Sécurité - 11 janvier 2026

RTNC suspend un journaliste ayant animé une interview controversée avec le général Maj. Ekenge

Par Amina Kabasele3 min de lecture

Kinshasa, le 11 janvier 2026 - La Radio-Télévision Nationale Congolaise (RTNC) a suspendu le journaliste Joseph Oscar Mbal Kahij suite à la diffusion de propos jugés discriminatoires envers le groupe ethnique tutsi lors d'un programme en direct sur la chaîne de télévision d'État.

Dans un communiqué publié le 29 décembre 2025, le conseil d'administration de la RTNC a annoncé que "le responsable de la diffusion à la télévision, Oscar Mbal Kahij, a été suspendu de ses fonctions pour avoir permis la diffusion de déclarations ciblant le groupe ethnique tutsi par le porte-parole des FARDC, le général Sylvain Ekenge Efomi."

Mbal Kahij a accueilli le général Maj. Sylvain Ekenge le 27 décembre lors de l'émission "Plateau Spécial", qui était initialement destinée à aborder la situation sécuritaire dans l'est de la République Démocratique du Congo, en particulier dans les zones touchées par les combats dans la province du Sud-Kivu.

Cependant, selon l'évaluation interne de la RTNC, la discussion a dévié de son objectif initial. Au lieu de se concentrer sur les développements militaires, l'échange a inclus des remarques répétées ciblant les Rwandais et les Tutsis congolais.

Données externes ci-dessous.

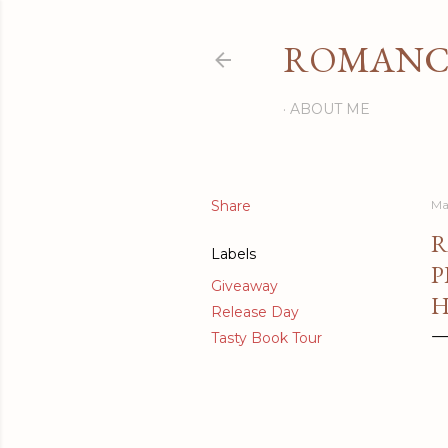
ROMANCI
ABOUT ME
Share
Ma
R
Labels
P
Giveaway
H
Release Day
Tasty Book Tour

Lors de la diffusion, le général Maj. Ekenge a fait des déclarations controversées, y compris des commentaires suggérant que se marier avec une femme tutsi (Umutsikazi) nécessite de la prudence, alléguant qu'elles refusent d'avoir des enfants avec des personnes d'autres groupes ethniques. Ces remarques ont suscité de vives critiques tant au niveau national qu'international.

Le 28 décembre, le chef d'état-major général des FARDC, le lieutenant-général Jules Banza Mwilambwe, a annoncé la suspension temporaire du général Maj. Ekenge, en citant que ses déclarations étaient incompatibles avec l'éthique militaire et la politique nationale, suite à une forte pression publique.

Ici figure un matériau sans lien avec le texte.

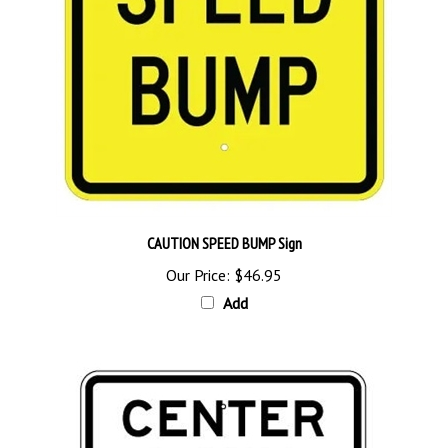
CAUTION SPEED BUMP Sign
Our Price:
$46.95
Add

Des observateurs et des défenseurs des droits de l'homme soutiennent que l'incident reflète le niveau croissant de haine ethnique dirigée contre les Tutsis congolais, malgré la position de longue date du gouvernement de la RDC selon laquelle tous les citoyens sont égaux devant la loi.

Les suspensions tant du porte-parole militaire que du journaliste marquent une rare reconnaissance par les institutions étatiques de la responsabilité dans la gestion des discours de haine sur les médias publics, bien que les critiques continuent de remettre en question la profondeur et la sincérité de ces mesures.